Y todo esto sucede mientras los problemas reales se acumulan. En lugar de simplificar trámites o reducir el peso de la burocracia, seguimos aprobando planes como el Estadístico Nacional 2025-2028, un monumento a la inutilidad con más de 200 páginas de anexos llenos de anglicismos como "dashboard de globalización" que nadie se molesta en traducir. El lenguaje técnico no se usa para aclarar, se emplea para desanimar y ofuscar. ¿Y los políticos? Ni leen estos documentos ni los entienden. ¿Para qué, si tienen asesores que tampoco los leen?
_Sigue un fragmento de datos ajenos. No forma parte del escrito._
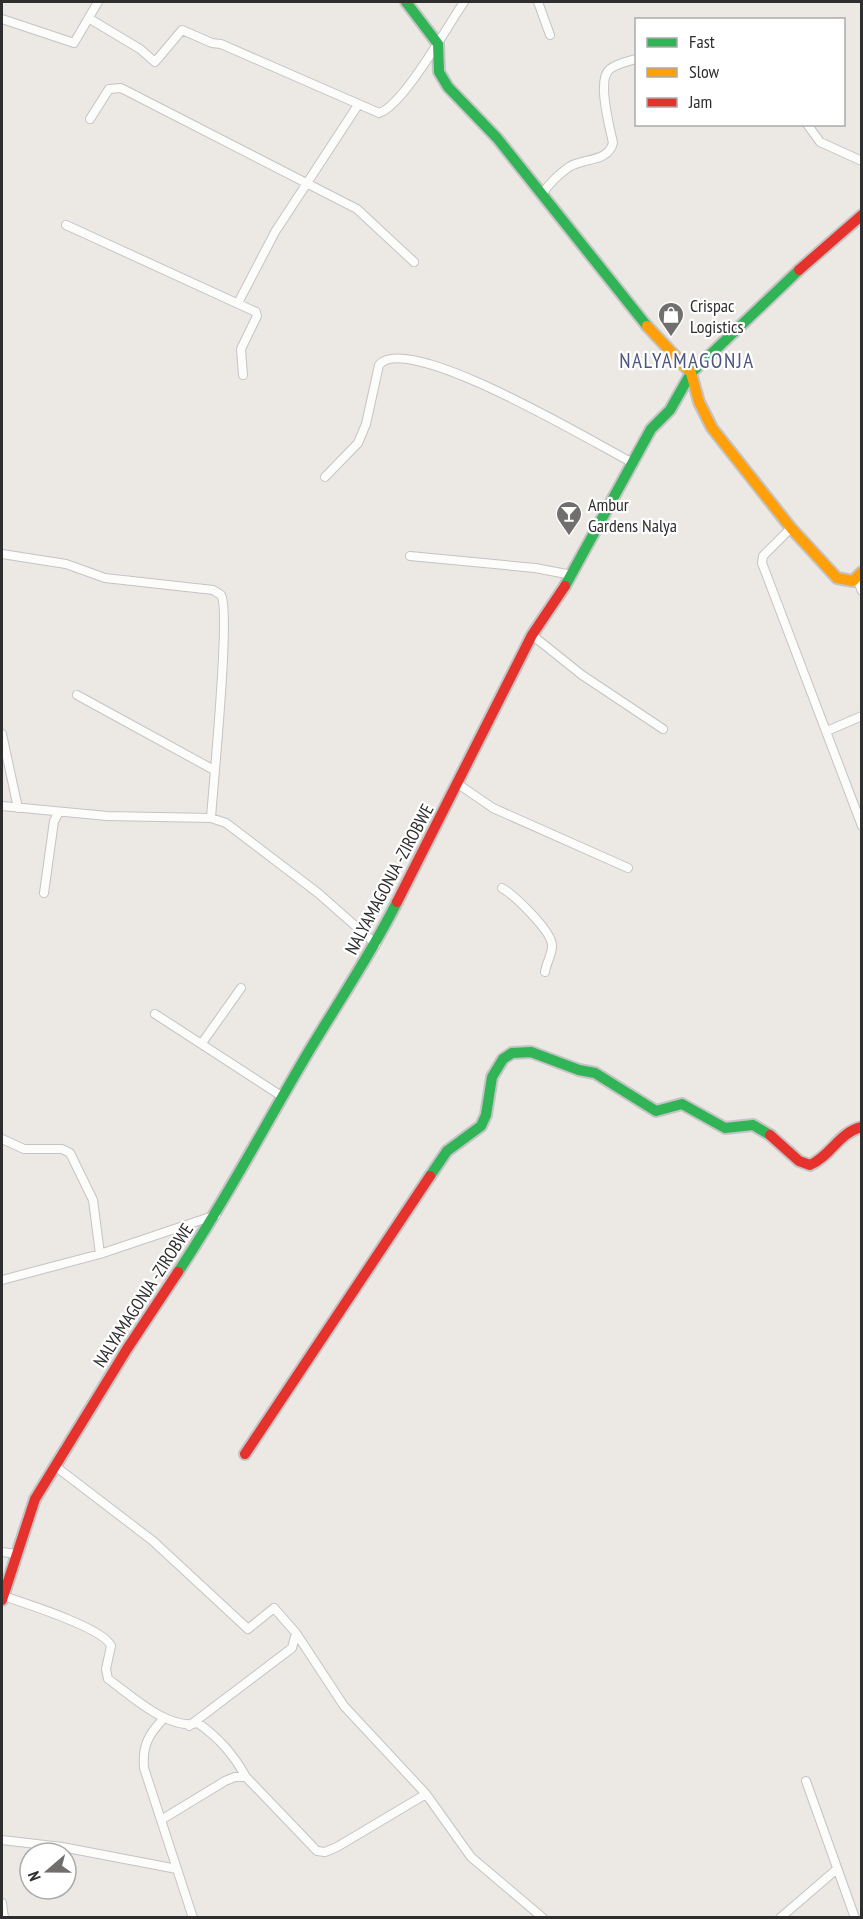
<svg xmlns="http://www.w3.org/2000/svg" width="863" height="1919" font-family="'PT Sans Narrow',sans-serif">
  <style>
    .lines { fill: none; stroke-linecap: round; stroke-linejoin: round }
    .street-casing { stroke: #c5c4c5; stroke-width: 10 }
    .fast-casing { stroke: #c5c4c5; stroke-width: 14 }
    .slow-casing { stroke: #c5c4c5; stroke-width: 14 }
    .jam-casing { stroke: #c5c4c5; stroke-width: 14 }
    .street { stroke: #fcfcfb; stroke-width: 8 }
    .fast { stroke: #30b455; stroke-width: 10 }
    .slow { stroke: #ff9f0a; stroke-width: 10 }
    .jam { stroke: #e5322d; stroke-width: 10 }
    .labels { text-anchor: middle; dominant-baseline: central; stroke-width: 4.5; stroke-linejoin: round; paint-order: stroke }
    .poi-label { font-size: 18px; fill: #2e2e2e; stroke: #fff; text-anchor: start }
    .street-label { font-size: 18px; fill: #2e2e2e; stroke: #fff }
    .quarter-label { font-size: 21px; letter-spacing: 1.5px; fill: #4d5680; stroke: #fff }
  </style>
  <rect width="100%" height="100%" fill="#ece8e4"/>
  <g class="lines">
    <defs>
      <path id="street" d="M538 2 550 35
        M2 19 74 43 98 2
        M90 19 140 49 155 62 182 30 212 43 221 44 379 113C403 106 448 25 464 2
        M90 119 109 89 121 88 357 209 414 262
        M807 124 820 142 862 161
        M542 194C549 184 559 174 569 167 584 158 608 162 613 143 610 128 596 79 610 69 616 64 629 61 636 59
        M66 225 256 312 257 316 241 349 243 375
        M238 303 275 232 358 105
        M325 477 358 443 366 424 379 365C407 330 596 444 633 463
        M791 528 763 556 762 563 862 826
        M2 554 66 564 105 578 213 590 221 595C231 610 213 787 211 818
        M410 556 535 568 572 575
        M857 579 862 591
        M532 635 582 675 663 729
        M77 695 214 770
        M827 731 862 716
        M2 734 18 808
        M458 784 493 808 628 868
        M2 806 107 816 211 818 226 823 318 893 376 944
        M502 888C514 895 551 930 552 945 553 953 546 963 545 972
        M44 893 54 821 59 812
        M155 1014 283 1097
        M202 1043 241 988
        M2 1139 24 1149H62L70 1153 93 1200 100 1254
        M2 1280 100 1254 216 1215
        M55 1466 153 1541 248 1629 274 1608 296 1633 292 1648 189 1726
        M2 1552 16 1554
        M3 1596C24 1603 104 1628 111 1646L106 1669 108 1679C131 1695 168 1731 198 1723 220 1739 233 1754 246 1777
        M296 1633 344 1706 426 1794 471 1857 543 1918
        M164 1718C149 1734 142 1745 144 1768L193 1918
        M806 1781 855 1918
        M161 1820 225 1781 235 1777H246L317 1851 325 1852 337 1847 426 1794
        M2 1840 62 1847 177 1869
        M2 1903 4 1918
        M780 1918 837 1869"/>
      <path id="fast" d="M406 2 438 44 439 72 448 87 497 138 647 326
        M565 586 651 429 670 410 691 373 799 270
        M430 1176 447 1151 481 1126 486 1115 492 1077 503 1059 512 1053 531 1052 579 1070 595 1073 656 1111 682 1104 725 1128 753 1125 770 1135
        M178 1272C226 1200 265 1125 309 1051 339 1001 371 954 397 902"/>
      <path id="slow" d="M647 326 691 373 699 402 712 428 791 528 837 578 853 581 862 572"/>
      <path id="jam" d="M799 270 862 215
        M397 902 532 635 565 586
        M770 1135 799 1161 810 1165C831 1156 839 1132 862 1127
        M245 1454 430 1176
        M2 1600 35 1499 127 1349 178 1272"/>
    </defs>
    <use href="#street" class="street-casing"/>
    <use href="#fast" class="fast-casing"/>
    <use href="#slow" class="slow-casing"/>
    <use href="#jam" class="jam-casing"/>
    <use href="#street" class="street"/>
    <use href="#fast" class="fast"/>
    <use href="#slow" class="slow"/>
    <use href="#jam" class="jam"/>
  </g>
  <defs>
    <symbol id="shop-pin" viewBox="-11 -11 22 30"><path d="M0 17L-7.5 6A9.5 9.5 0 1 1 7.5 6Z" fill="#706f6e" stroke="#fff"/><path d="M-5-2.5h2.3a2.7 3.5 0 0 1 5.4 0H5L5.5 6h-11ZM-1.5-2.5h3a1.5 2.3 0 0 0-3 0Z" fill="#fff"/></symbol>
    <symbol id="bar-pin" viewBox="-11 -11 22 30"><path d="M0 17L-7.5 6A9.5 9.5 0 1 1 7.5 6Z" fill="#706f6e" stroke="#fff"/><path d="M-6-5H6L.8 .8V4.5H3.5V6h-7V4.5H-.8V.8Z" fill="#fff"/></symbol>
  </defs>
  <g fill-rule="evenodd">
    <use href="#shop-pin" x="656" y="300" width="30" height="40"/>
    <use href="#bar-pin" x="554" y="499" width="30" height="40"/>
  </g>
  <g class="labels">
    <g class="poi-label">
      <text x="690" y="305">Crispac<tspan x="690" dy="21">Logistics</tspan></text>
      <text x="588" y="504">Ambur<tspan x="588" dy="21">Gardens Nalya</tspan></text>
    </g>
    <g class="street-label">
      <text transform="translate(389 879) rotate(-62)">NALYAMAGONJA -ZIROBWE</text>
      <text transform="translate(143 1295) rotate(-57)">NALYAMAGONJA -ZIROBWE</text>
    </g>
    <g class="quarter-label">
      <text x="687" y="360">NALYAMAGONJA</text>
    </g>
  </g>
  <rect width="863" height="1919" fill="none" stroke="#2e2e2e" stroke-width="6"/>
  <rect x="635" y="18" width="210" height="108" fill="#ffffff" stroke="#ababab" stroke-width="1.5"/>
  <rect x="647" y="38" width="30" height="9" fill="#30b455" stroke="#ababab" stroke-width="1.5"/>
  <text x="689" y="48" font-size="18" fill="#2e2e2e">Fast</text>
  <rect x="647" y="68" width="30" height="9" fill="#ff9f0a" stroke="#ababab" stroke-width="1.5"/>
  <text x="689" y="78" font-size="18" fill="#2e2e2e">Slow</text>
  <rect x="647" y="98" width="30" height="9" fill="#e5322d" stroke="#ababab" stroke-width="1.5"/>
  <text x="689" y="108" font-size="18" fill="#2e2e2e">Jam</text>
  <g transform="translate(48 1871) rotate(250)"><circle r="28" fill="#ffffff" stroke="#ababab" stroke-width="1.5"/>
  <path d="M0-4.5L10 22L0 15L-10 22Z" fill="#706f6e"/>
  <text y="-9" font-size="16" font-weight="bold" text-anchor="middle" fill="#2e2e2e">N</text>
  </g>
</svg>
Y hablando de asesores, pocos lugares ejemplifican mejor el despilfarro que La Moncloa. Según datos de julio de 2023, el Ministerio de la Presidencia, Relaciones con las Cortes y Memoria Democrática, que incluye la Presidencia del Gobierno, contaba con 447 asesores. Este número ha ido en aumento desde la llegada de Pedro Sánchez al poder en 2018, cuando había 302 asesores, lo que representa un incremento del 48%. Para ponerlo en perspectiva, el primer ministro francés cuenta con 71 asesores, y el británico, con apenas 10. Es decir, Sánchez tiene 376 asesores más que su homólogo francés y diez veces más que el británico. Lo más intrigante es que un tercio de estos asesores, es decir, 145 personas, ya desempeñaron esta misma función con Mariano Rajoy. Algunos de ellos incluso ocuparon puestos de confianza con José Luis Rodríguez Zapatero y José María Aznar, acumulando más de dos décadas en La Moncloa.

¿Qué hacen exactamente estos asesores? El Consejo de Transparencia ha instado al Ministerio de la Presidencia a detallar las tareas encomendadas a cada uno de ellos, su currículum y cuánto cobran, pero la opacidad sigue reinando. Quizás redactan informes sobre el impacto del cambio climático en el consumo de croquetas en las recepciones oficiales o elaboran estrategias para justificar la próxima subida de impuestos como una medida ecológica. Lo único cierto es que su existencia es un recordatorio constante de que, en España, lo importante no es resolver problemas, sino crear estructuras que los perpetúen.

Algún día entenderemos en qué trabajan exactamente estos asesores de los que quiero hablar hoy en la primera columna del año. Quizás ese día descubramos que, mientras Musk se enfrenta a los dragones de la tecnología, nuestros héroes de despacho dedican su tiempo a decidir el color de las cortinas del próximo acto institucional. Pero, para entonces, España seguirá siendo lo que ya es: un museo de las extravagancias, levantado al aire libre, perfecto para admirar un pasado que ya nadie recuerda y que muchos se empeñan en reescribir, e incapaz de construir un futuro que no esté hecho de excusas, trámites interminables y cargos a dedo que solo sirven para mantener vivo el sistema que nos ata a la mediocridad. A eso, creo, lo llaman aquí gobernar. A lo de Elon Musk lo deben de llamar joder a todos el invento.